Berry asks: Do your long-term loyal clients get the worst treatment? Do they pay the highest rates? Do you take them for granted? Do you give new customers better rates than existing customers?
Many pundits, organizations, governments, universities, authors, bloggers, and companies are proud to announce to one and all that “Their employees are their most valuable assets.” But is it really true? Do they really treat those employees as most valuable? Ask yourself the same questions, but substitute employees for clients and customers.
Do your long-term loyal employees get the worst treatment?
Do you take your long-term employees for granted? Do your long-term employees become invisible, competently doing those behind-the-scenes support roles so well that management just sort of assumes they will always be there? Do they perform their jobs so well that they are never considered for promotion or new opportunities? So necessary, yet so overlooked.
Do they get paid the highest salaries or the lowest? Have your people’s salaries kept pace with inflation and the cost of living? Do your most senior employees have less spendable income now than when they were hired? In some companies, especially those teetering on the edge of the cash flow abyss, it is entirely possible that they are now in violation of Wage and Hour laws because Federal and State Minimum wage amounts jumped ahead of what some people make, especially as many companies chose to forgo employee raises in 2009. That’s easy to test, for yourself: take the suspect salaries and compare them to the minimums.
Do you give new employees better salaries than existing employees? This one is prevalent in many businesses. It’s not that companies intentionally set out to short-change their long-term employees. It’s just that COL raises never keep pace with inflation, but new employees seek jobs with starting salaries commensurate with the current job market. The loyal, stable, current employee suddenly finds that the new hire, often in a lower tier in the organizational structure, is being paid more than they are, after putting in years of service building a successful company. And here’s a good test of that one: if you had to hire a new person to replace your existing one, would you have to pay more than their salary, or less?
Does it cost more to get a new employee or keep an existing one? Most companies know that the cost of losing an employee, and recruiting and training a new one, is very high. That’s in the business literature everywhere. Still, as a reminder, this is a paraphrase of a marketing axiom that it costs more to get a new customer than to keep an existing one. This can apply to employees as well. Remember, in this context, that there is the productivity lost when the employee is no longer present. Next come the costs for advertising, screening, interviewing and filling the position. Then there are the losses during training periods, where you have two people (trainee and trainer) working at less than peak performance.
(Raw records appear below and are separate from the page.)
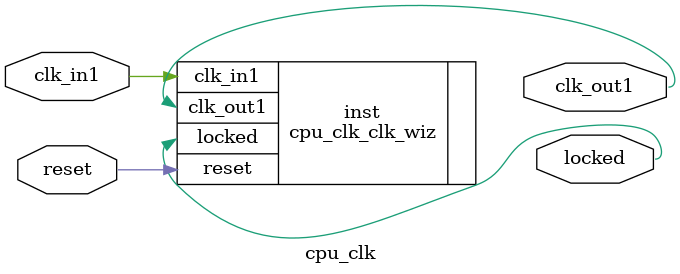
<source format=v>


`timescale 1ps/1ps

(* CORE_GENERATION_INFO = "cpu_clk,clk_wiz_v6_0_6_0_0,{component_name=cpu_clk,use_phase_alignment=true,use_min_o_jitter=false,use_max_i_jitter=false,use_dyn_phase_shift=false,use_inclk_switchover=false,use_dyn_reconfig=false,enable_axi=0,feedback_source=FDBK_AUTO,PRIMITIVE=MMCM,num_out_clk=1,clkin1_period=10.000,clkin2_period=10.000,use_power_down=false,use_reset=true,use_locked=true,use_inclk_stopped=false,feedback_type=SINGLE,CLOCK_MGR_TYPE=NA,manual_override=false}" *)

module cpu_clk 
 (
  // Clock out ports
  output        clk_out1,
  // Status and control signals
  input         reset,
  output        locked,
 // Clock in ports
  input         clk_in1
 );

  cpu_clk_clk_wiz inst
  (
  // Clock out ports  
  .clk_out1(clk_out1),
  // Status and control signals               
  .reset(reset), 
  .locked(locked),
 // Clock in ports
  .clk_in1(clk_in1)
  );

endmodule

</source>
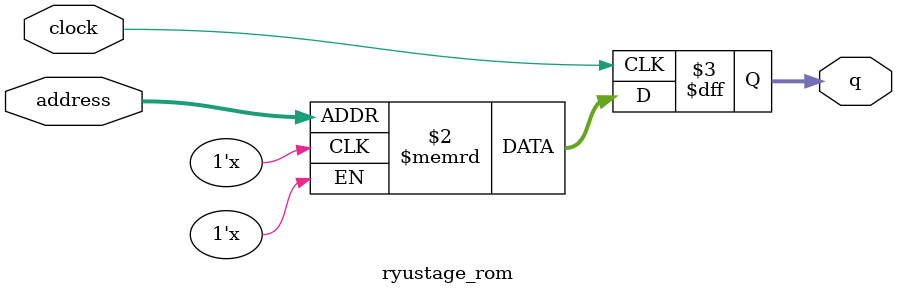
<source format=sv>
module ryustage_rom (
	input logic clock,
	input logic [18:0] address,
	output logic [3:0] q
);

logic [3:0] memory [0:307199] /* synthesis ram_init_file = "./ryustage/ryustage.mif" */;

always_ff @ (posedge clock) begin
	q <= memory[address];
end

endmodule

</source>
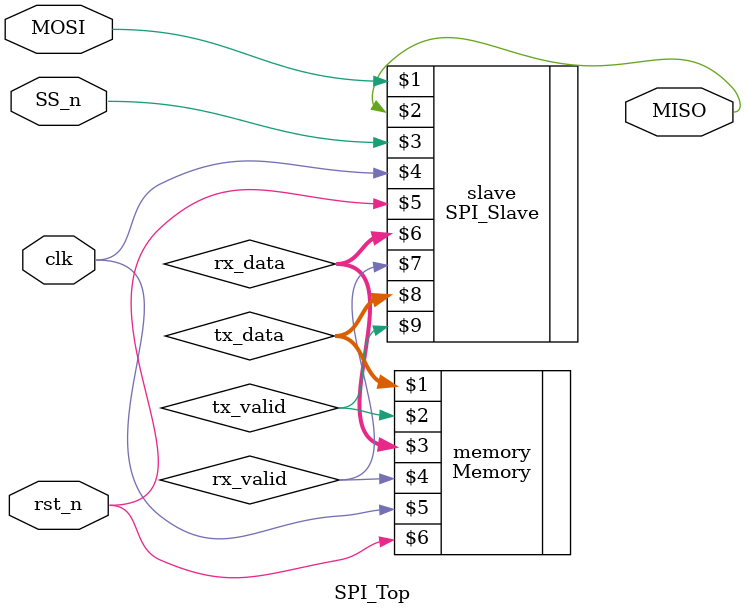
<source format=v>
`timescale 1ns / 1ps


module SPI_Top
   (
	    input MOSI,
        output MISO,
        input SS_n,clk,rst_n
    );



        wire [9:0] rx_data;
        wire rx_valid;
        wire [7:0] tx_data;
        wire tx_valid;

SPI_Slave   slave(MOSI,MISO,SS_n,clk,rst_n,rx_data,rx_valid,tx_data,tx_valid);
Memory      memory(tx_data,tx_valid,rx_data,rx_valid,clk,rst_n);

endmodule

</source>
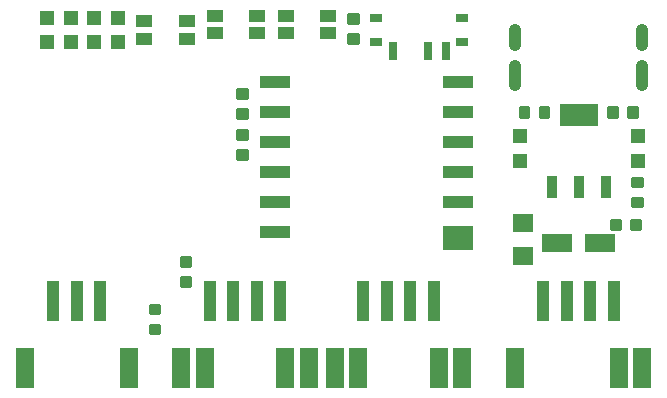
<source format=gbr>
G04 EAGLE Gerber RS-274X export*
G75*
%MOMM*%
%FSLAX34Y34*%
%LPD*%
%INSolderpaste Bottom*%
%IPPOS*%
%AMOC8*
5,1,8,0,0,1.08239X$1,22.5*%
G01*
%ADD10R,1.400000X1.050000*%
%ADD11C,0.350000*%
%ADD12R,0.889100X1.965100*%
%ADD13R,3.189100X1.965100*%
%ADD14R,1.800000X1.600000*%
%ADD15R,1.200000X1.200000*%
%ADD16C,1.000000*%
%ADD17R,2.500000X1.000000*%
%ADD18R,2.500000X2.000000*%
%ADD19R,0.700000X1.500000*%
%ADD20R,1.000000X0.800000*%
%ADD21R,1.500000X3.400000*%
%ADD22R,1.000000X3.500000*%
%ADD23R,2.600000X1.600000*%


D10*
X170500Y314750D03*
X170500Y300250D03*
X134500Y300250D03*
X134500Y314750D03*
X230500Y319750D03*
X230500Y305250D03*
X194500Y305250D03*
X194500Y319750D03*
D11*
X308250Y296750D02*
X315750Y296750D01*
X308250Y296750D02*
X308250Y303250D01*
X315750Y303250D01*
X315750Y296750D01*
X315750Y300075D02*
X308250Y300075D01*
X308250Y313750D02*
X315750Y313750D01*
X308250Y313750D02*
X308250Y320250D01*
X315750Y320250D01*
X315750Y313750D01*
X315750Y317075D02*
X308250Y317075D01*
X221250Y233250D02*
X213750Y233250D01*
X213750Y239750D01*
X221250Y239750D01*
X221250Y233250D01*
X221250Y236575D02*
X213750Y236575D01*
X213750Y250250D02*
X221250Y250250D01*
X213750Y250250D02*
X213750Y256750D01*
X221250Y256750D01*
X221250Y250250D01*
X221250Y253575D02*
X213750Y253575D01*
D12*
X525500Y174774D03*
X502500Y174774D03*
X479500Y174774D03*
D13*
X502500Y235226D03*
D11*
X548750Y158250D02*
X556250Y158250D01*
X548750Y158250D02*
X548750Y164750D01*
X556250Y164750D01*
X556250Y158250D01*
X556250Y161575D02*
X548750Y161575D01*
X548750Y175250D02*
X556250Y175250D01*
X548750Y175250D02*
X548750Y181750D01*
X556250Y181750D01*
X556250Y175250D01*
X556250Y178575D02*
X548750Y178575D01*
D14*
X455000Y144000D03*
X455000Y116000D03*
D11*
X173750Y114250D02*
X166250Y114250D01*
X173750Y114250D02*
X173750Y107750D01*
X166250Y107750D01*
X166250Y114250D01*
X166250Y111075D02*
X173750Y111075D01*
X173750Y97250D02*
X166250Y97250D01*
X173750Y97250D02*
X173750Y90750D01*
X166250Y90750D01*
X166250Y97250D01*
X166250Y94075D02*
X173750Y94075D01*
D15*
X452500Y218000D03*
X452500Y197000D03*
D11*
X453250Y233750D02*
X459750Y233750D01*
X453250Y233750D02*
X453250Y241250D01*
X459750Y241250D01*
X459750Y233750D01*
X459750Y237075D02*
X453250Y237075D01*
X453250Y240400D02*
X459750Y240400D01*
X470250Y233750D02*
X476750Y233750D01*
X470250Y233750D02*
X470250Y241250D01*
X476750Y241250D01*
X476750Y233750D01*
X476750Y237075D02*
X470250Y237075D01*
X470250Y240400D02*
X476750Y240400D01*
D15*
X52500Y318000D03*
X52500Y297000D03*
X72500Y318000D03*
X72500Y297000D03*
X92500Y318000D03*
X92500Y297000D03*
X112500Y318000D03*
X112500Y297000D03*
D16*
X556500Y294800D02*
X556500Y307800D01*
X448500Y307800D02*
X448500Y294800D01*
X556500Y276750D02*
X556500Y261250D01*
X448500Y261250D02*
X448500Y276750D01*
D15*
X552500Y218000D03*
X552500Y197000D03*
D11*
X140000Y74250D02*
X140000Y67750D01*
X140000Y74250D02*
X147500Y74250D01*
X147500Y67750D01*
X140000Y67750D01*
X140000Y71075D02*
X147500Y71075D01*
X140000Y57250D02*
X140000Y50750D01*
X140000Y57250D02*
X147500Y57250D01*
X147500Y50750D01*
X140000Y50750D01*
X140000Y54075D02*
X147500Y54075D01*
D17*
X245000Y136500D03*
X245000Y161900D03*
X245000Y187300D03*
X245000Y212700D03*
X245000Y238100D03*
X245000Y263500D03*
X400000Y263500D03*
X400000Y238100D03*
X400000Y212700D03*
X400000Y187300D03*
X400000Y161900D03*
D18*
X400000Y131500D03*
D19*
X390000Y290000D03*
X375000Y290000D03*
X345000Y290000D03*
D20*
X404000Y318000D03*
X331000Y318000D03*
X404000Y297000D03*
X331000Y297000D03*
D11*
X221250Y198250D02*
X213750Y198250D01*
X213750Y204750D01*
X221250Y204750D01*
X221250Y198250D01*
X221250Y201575D02*
X213750Y201575D01*
X213750Y215250D02*
X221250Y215250D01*
X213750Y215250D02*
X213750Y221750D01*
X221250Y221750D01*
X221250Y215250D01*
X221250Y218575D02*
X213750Y218575D01*
D10*
X290500Y319750D03*
X290500Y305250D03*
X254500Y305250D03*
X254500Y319750D03*
D21*
X33500Y21000D03*
X121500Y21000D03*
D22*
X57500Y78500D03*
X77500Y78500D03*
X97500Y78500D03*
D11*
X528250Y233750D02*
X534750Y233750D01*
X528250Y233750D02*
X528250Y241250D01*
X534750Y241250D01*
X534750Y233750D01*
X534750Y237075D02*
X528250Y237075D01*
X528250Y240400D02*
X534750Y240400D01*
X545250Y233750D02*
X551750Y233750D01*
X545250Y233750D02*
X545250Y241250D01*
X551750Y241250D01*
X551750Y233750D01*
X551750Y237075D02*
X545250Y237075D01*
X545250Y240400D02*
X551750Y240400D01*
D21*
X186000Y21000D03*
X254000Y21000D03*
D22*
X190000Y78500D03*
X210000Y78500D03*
X230000Y78500D03*
X250000Y78500D03*
D21*
X166000Y21000D03*
X274000Y21000D03*
X316000Y21000D03*
X384000Y21000D03*
D22*
X320000Y78500D03*
X340000Y78500D03*
X360000Y78500D03*
X380000Y78500D03*
D21*
X296000Y21000D03*
X404000Y21000D03*
D11*
X530750Y138750D02*
X537250Y138750D01*
X530750Y138750D02*
X530750Y146250D01*
X537250Y146250D01*
X537250Y138750D01*
X537250Y142075D02*
X530750Y142075D01*
X530750Y145400D02*
X537250Y145400D01*
X547750Y138750D02*
X554250Y138750D01*
X547750Y138750D02*
X547750Y146250D01*
X554250Y146250D01*
X554250Y138750D01*
X554250Y142075D02*
X547750Y142075D01*
X547750Y145400D02*
X554250Y145400D01*
D23*
X520500Y127500D03*
X484500Y127500D03*
D21*
X448500Y21000D03*
X556500Y21000D03*
D22*
X532500Y78500D03*
X512500Y78500D03*
X492500Y78500D03*
X472500Y78500D03*
D21*
X536500Y21000D03*
M02*

</source>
In some cases the company loses skills and knowledge that can never be reacquired.
Those loyal long-term employees can save you from Santayana’s Law of Repetitive Consequences, i.e., “Those who cannot remember the past are condemned to repeat it.” A “new” hot marketing program idea, for example, may turn out to be a complete waste of time and money … just like the last time it was tried … reinventing the flat tire, as it were … if there is no one left in the company who remembered when it flopped before.
Your long-term employees are the folks that helped you start up and grow your company to where it is today. They were key to the foundation of your venture, and now provide continuity between where you have been and where and what you plan to become.
You would think a retired city manager would of learned this during his long standing career but I forgot, this is government and he’s just waiting for the next big interim job to come along. He doesn’t care about Port Orange or its employees he’ll just leave it a mess like the last two did. GO ICMA!!